SHORT EXERCISE: Rewrite the lines as a Markdown table with the columns No. and Line, numbering each row and leaving out blank lines. Include only the stretch that begins with the line containing "line at (1041, 56): solid -> dashed" and ends with the line containing "line at (34, 421): solid -> dashed", both included.

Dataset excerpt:
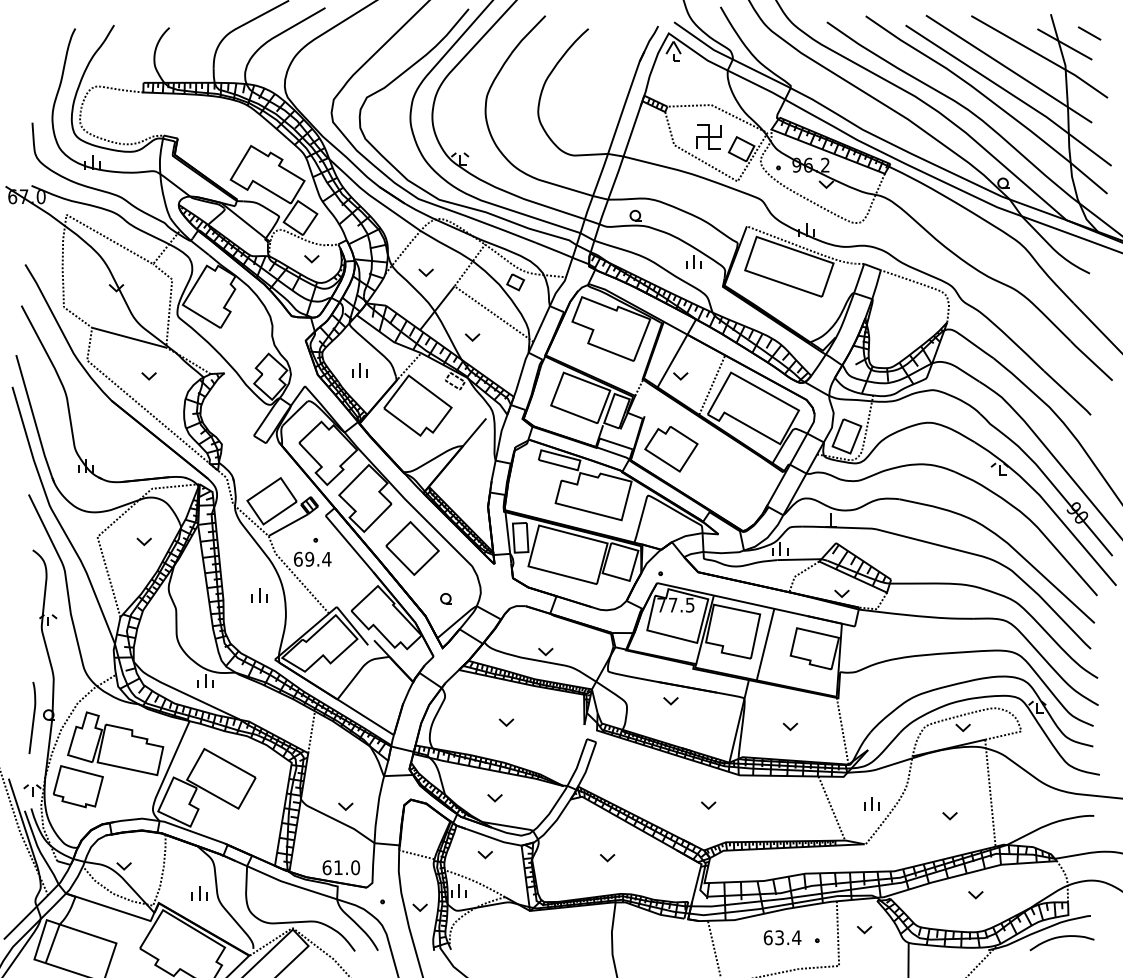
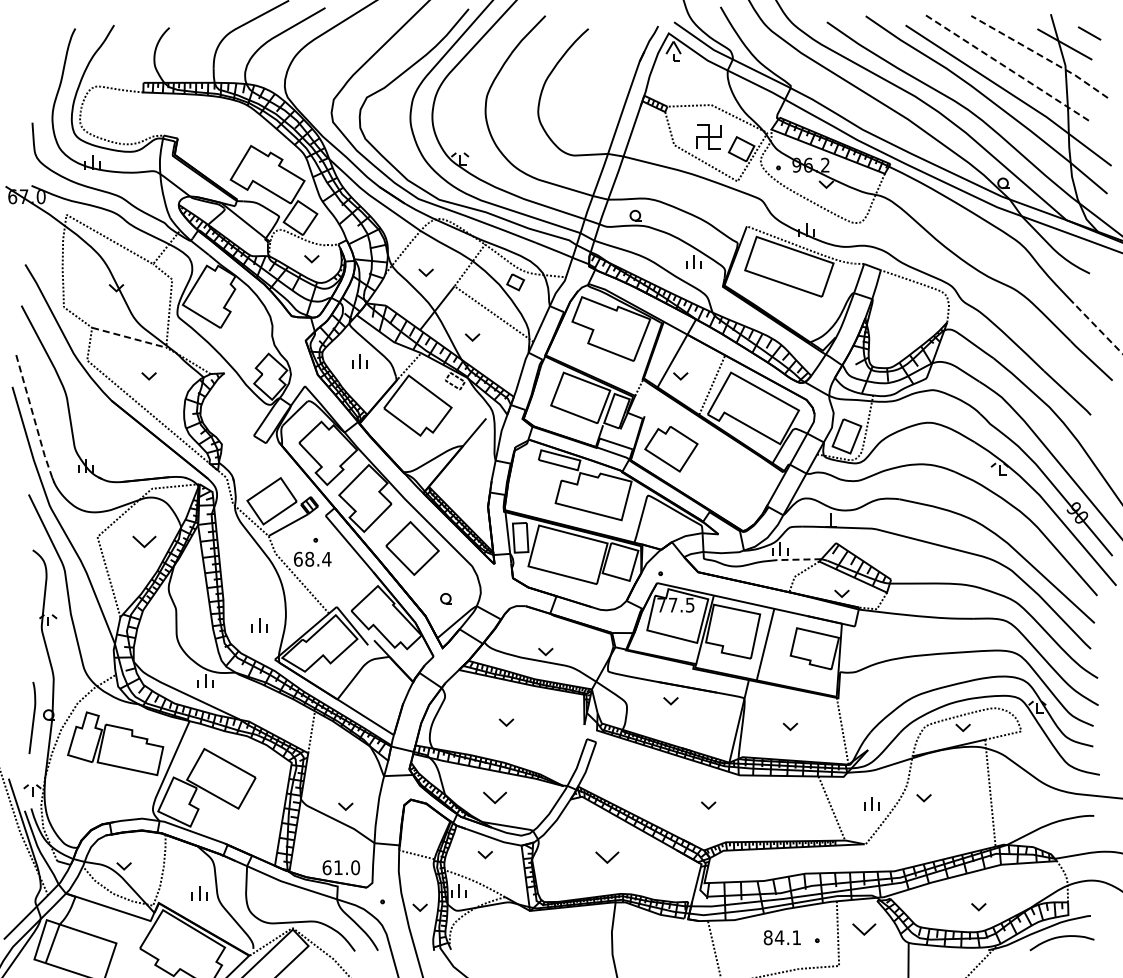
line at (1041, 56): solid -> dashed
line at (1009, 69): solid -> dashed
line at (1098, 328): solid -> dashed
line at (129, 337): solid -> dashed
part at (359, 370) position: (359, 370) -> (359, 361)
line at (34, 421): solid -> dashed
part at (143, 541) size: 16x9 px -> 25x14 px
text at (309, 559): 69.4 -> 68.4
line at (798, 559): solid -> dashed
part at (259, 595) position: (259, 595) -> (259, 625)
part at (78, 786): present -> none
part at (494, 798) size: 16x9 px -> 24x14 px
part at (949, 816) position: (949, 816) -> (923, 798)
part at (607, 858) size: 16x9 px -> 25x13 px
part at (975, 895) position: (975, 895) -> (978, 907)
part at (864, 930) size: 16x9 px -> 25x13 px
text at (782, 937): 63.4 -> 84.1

--

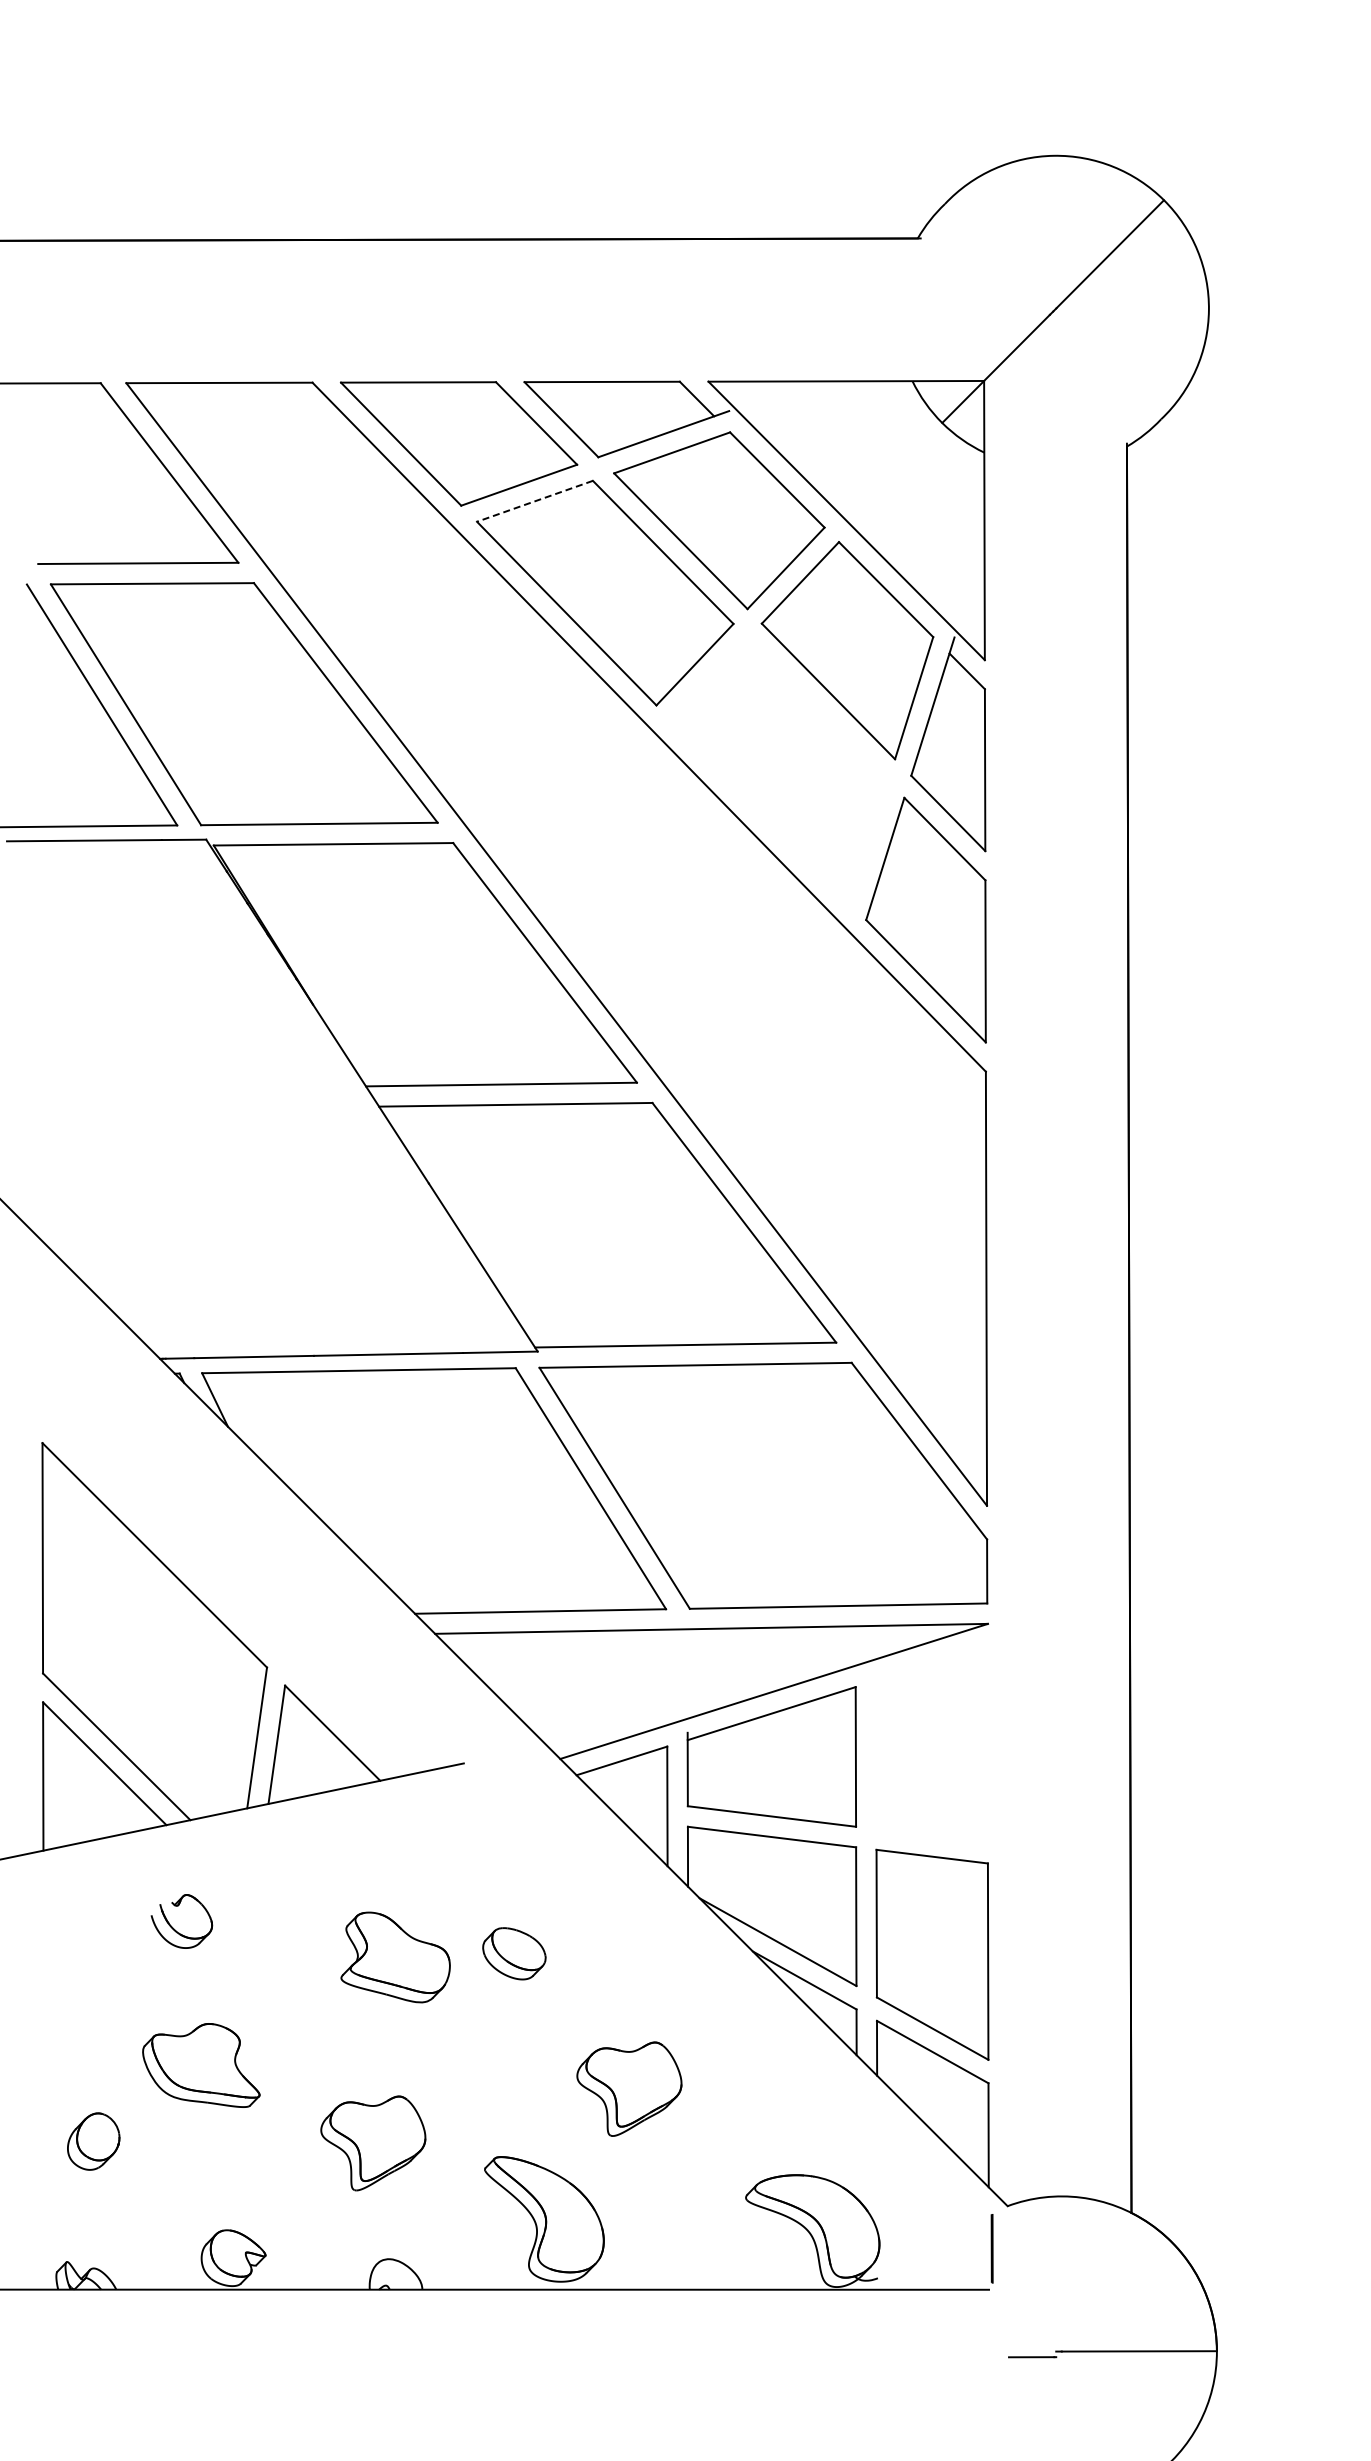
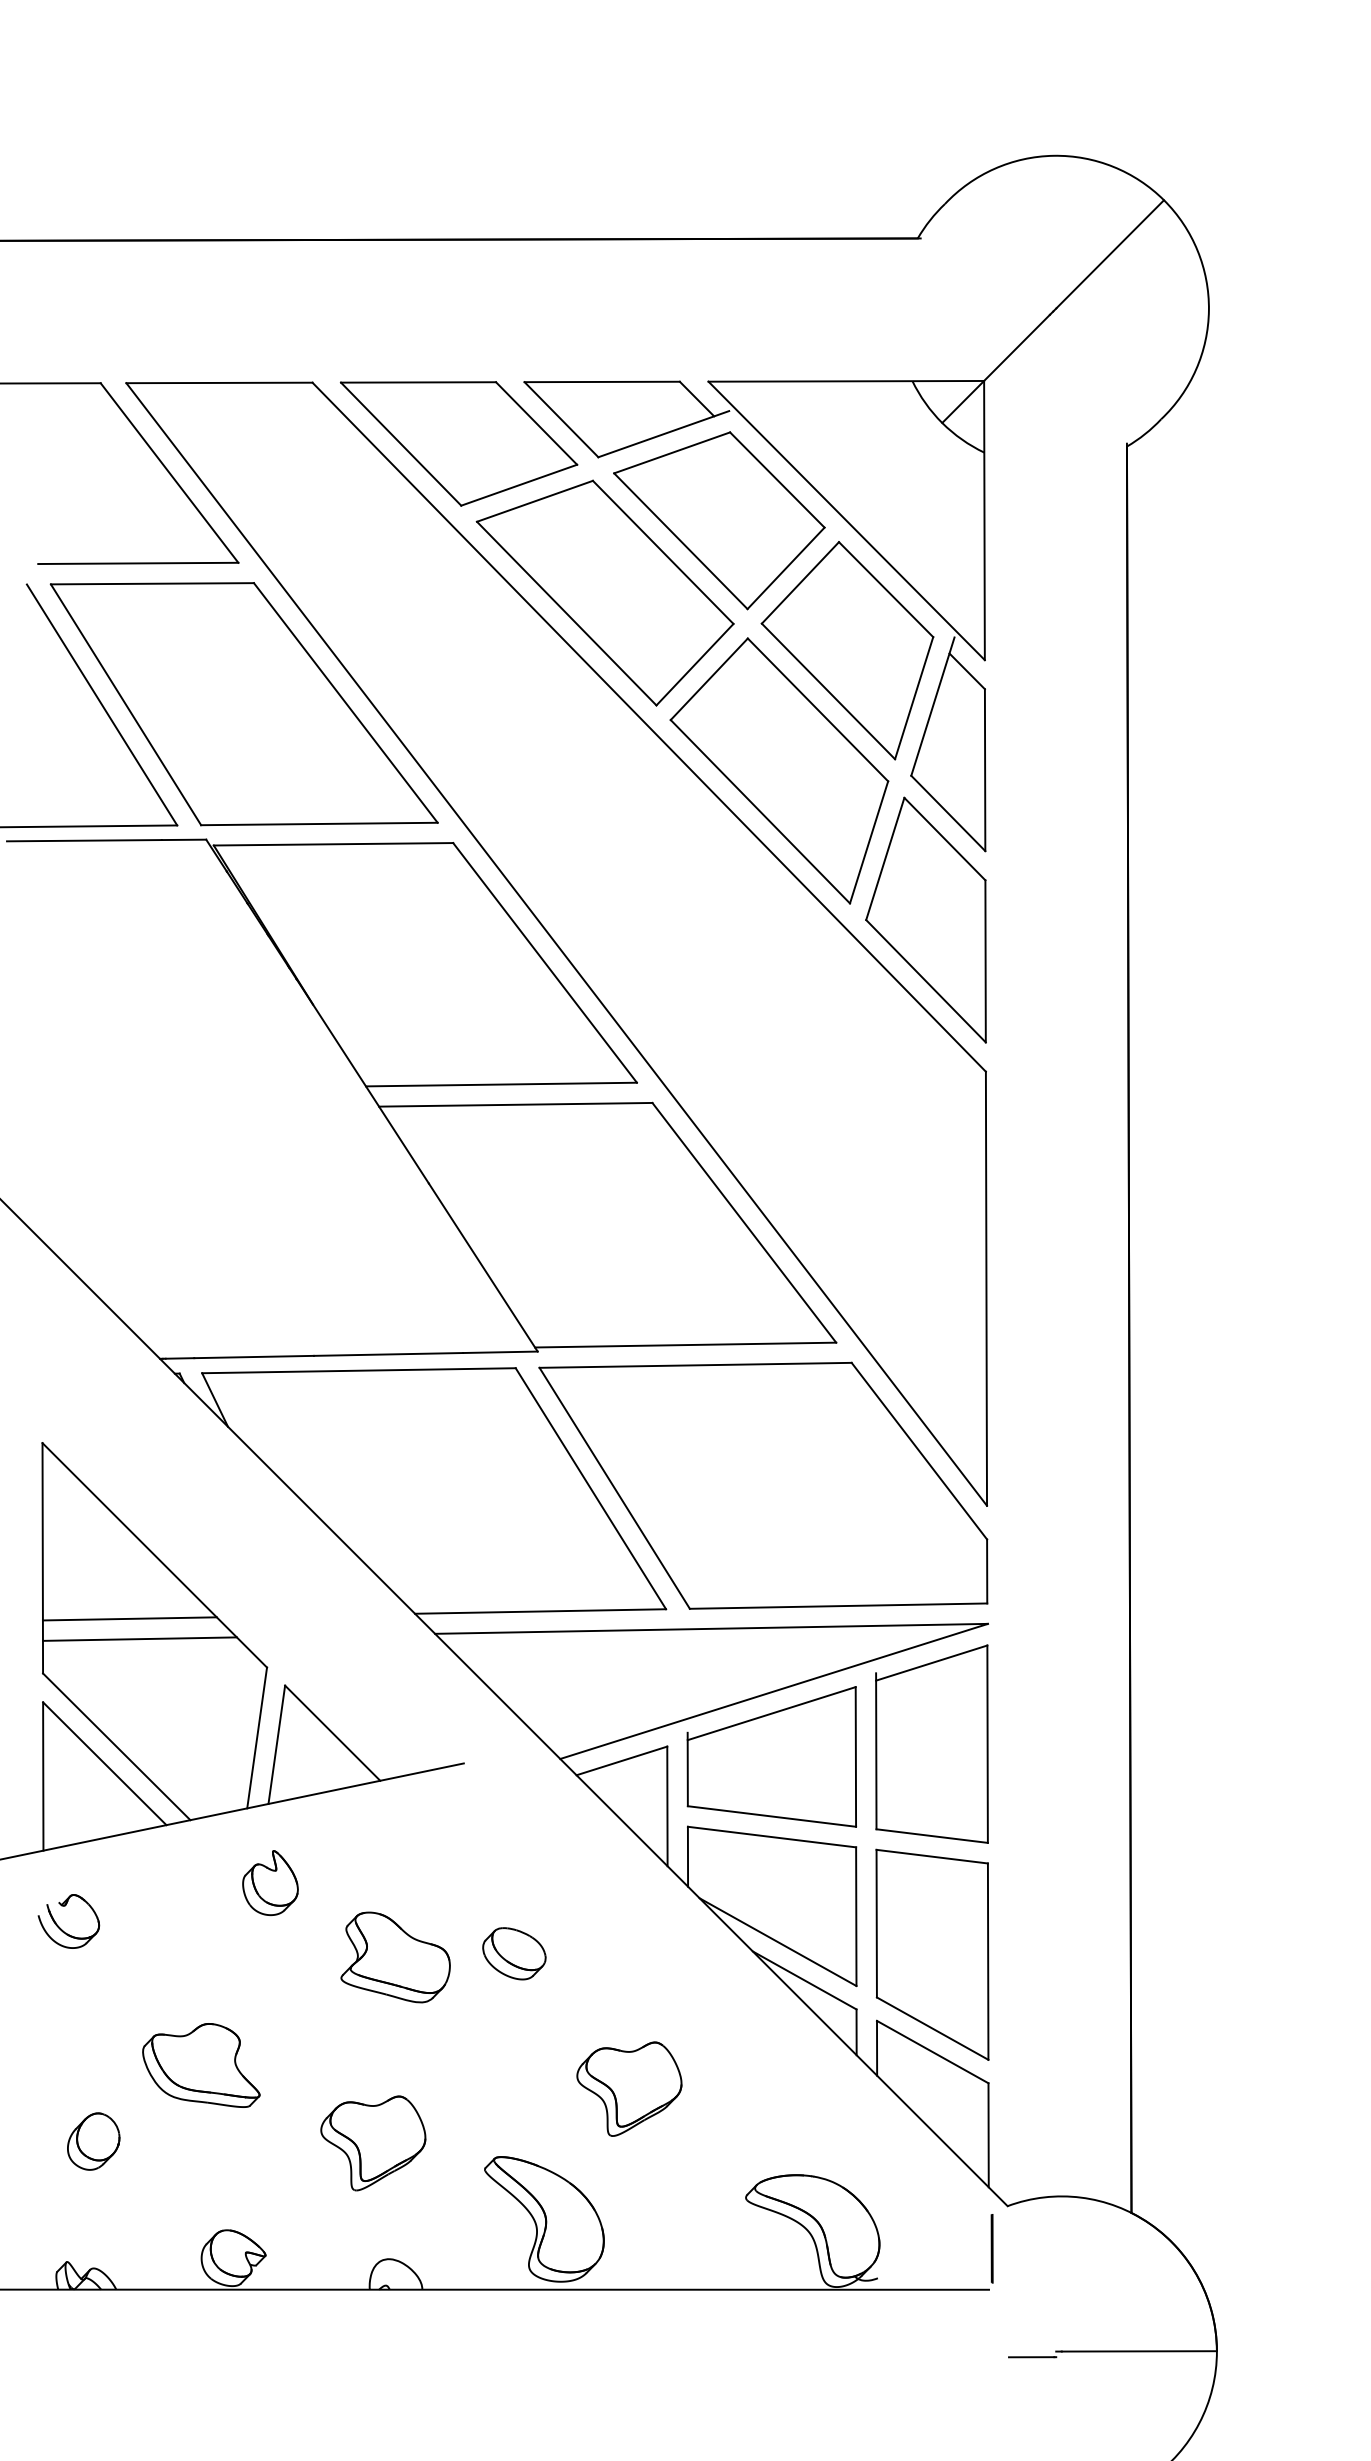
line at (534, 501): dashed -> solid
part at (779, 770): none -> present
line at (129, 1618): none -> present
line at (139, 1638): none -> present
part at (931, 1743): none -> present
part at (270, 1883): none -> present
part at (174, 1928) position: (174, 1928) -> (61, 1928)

ANSWER BELOW:
| No. | Line |
|---|---|
| 1 | line at (1041, 56): solid -> dashed |
| 2 | line at (1009, 69): solid -> dashed |
| 3 | line at (1098, 328): solid -> dashed |
| 4 | line at (129, 337): solid -> dashed |
| 5 | part at (359, 370) position: (359, 370) -> (359, 361) |
| 6 | line at (34, 421): solid -> dashed |